I learned just about all I know about computer graphics from his textbooks and
it still amazes me how relevant those books are today. The guy is definitely
one of the 'great' names in the history of computing.

------
elbenshira
This architecture may sound ridiculous now, but I'm glad researchers are
attempting to redefine how a computer should work. The most troubling thing I
see about Fleet is the difficulty of programming on it. That is, unlearning
what we already know.

------
mblakele
"A recent 90 nanometer TSMC test chip, called Infinity, demonstrated switch
fabric performance at about 4 GHz. A new test chip, called Marina, has just
gone out for fabrication.
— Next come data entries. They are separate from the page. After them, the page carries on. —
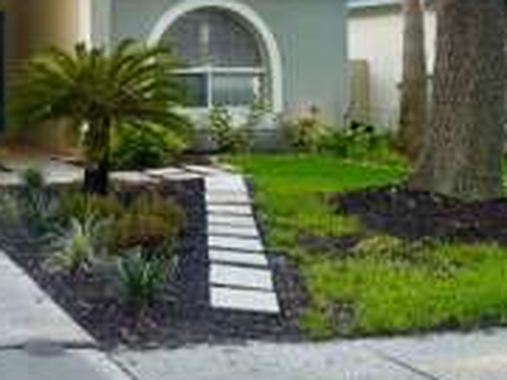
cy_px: 23
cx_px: -17
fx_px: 937
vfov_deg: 22.3
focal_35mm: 64
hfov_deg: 28.2
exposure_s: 1/1139
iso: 80
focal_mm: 6.76
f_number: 1.78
Marina will test the programmable interface, and if
successful, will give us confidence to build a complete Fleet. We seek
participation from sponsors, programmers, and designers of basic computation
elements."

It sounds like it's far too early to know how 4-GHz "switch fabric
performance" will translate into MIPS or FLOPS, much less application-level
performance.

------
wglb
It wasn't until the end of the article that I realized that it was _the_
Sutherland of graphics fame. His early work was profound, and ahead of what
everyone else was doing. I remember reading the original paper (or maybe it
just was an early one) on the hidden line problem.

It is great to see some research at this level. Feels like we have been
building stuff that is based on the 8085, constrained by compatibility.
Everybody but Burroughs, that is, what with their b1700.

------
swixmix
How do these compare to the MARDAN and Apollo Guidance Computers?

------
dkersten
Yes! A modern dataflow processor! I really hope this is successful.